During a brief visit to Helsinki, European Commission President Ursula von der Leyen announced that the commission had approved Finland's strategy to use its share of the EU Recovery and Resilience Plan (RRP), paving the way for the Nordic country to receive about 2.1 billion euros over the next couple of years.
Finland's recovery plan is divided into four areas, including the so-called green transition, digitalisation, employment as well as social and health care services.
At a joint press conference alongside Prime Minister Sanna Marin (SDP) on Monday evening, Von der Leyen said the recovery package was "much more than simple recovery."
"We're reshaping our continent for decades to come, we're making the Green Deal a reality and we're also accelerating digitalisation in an unprecedented manner. So I'm happy to announce that today, the European Commission has decided to give its green light to Finland's recovery and resilience plan. This follows a thorough assessment and excellent cooperation between our teams," von der Leyen said.
Marin said that the EU recovery package was a "key tool" to boost EU states' transition to new digital and green economies.
During von der Leyen's brief visit, she and Marin visited the VTT Technical Research Centre, where work on Finland's first quantum computer is underway. The visit ties into an additional 250 million euros in funding Finland will receive for digitalisation, research and innovation initiatives.

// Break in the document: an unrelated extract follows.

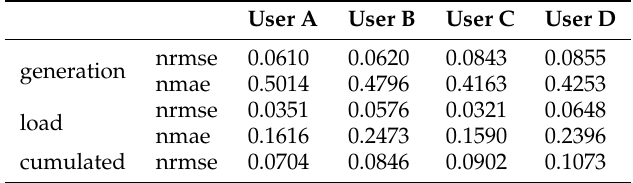
Table 5. Error metrics on input profiles.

Finland's share is part of the EU's 750-billion-euro coronavirus recovery package, also known as Next Generation EU.
Finland's total funding for 2021–23 is estimated at 2.1 billion euros, although the exact figure will not be known until mid-2022.
Next Generation EU is made up of both loans and grants to finance recovery spending. Finland’s share accounts for 13 billion euros, a mix of debt repayment and loan guarantees payable if a member state defaults on their payments.
Over the next 30 years Finland will repay some 6.6 billion euros, or 1,200 euros per resident. This comes out to roughly 40 euros per person per year, plus interest.
Von der Leyen will travel to Tallinn on Tuesday. Estonia is set to receive some 800 million euros in coronavirus stimulus funding, which will in part be used to support the Rail Baltica project aimed at integrating the Baltic States into the European rail network.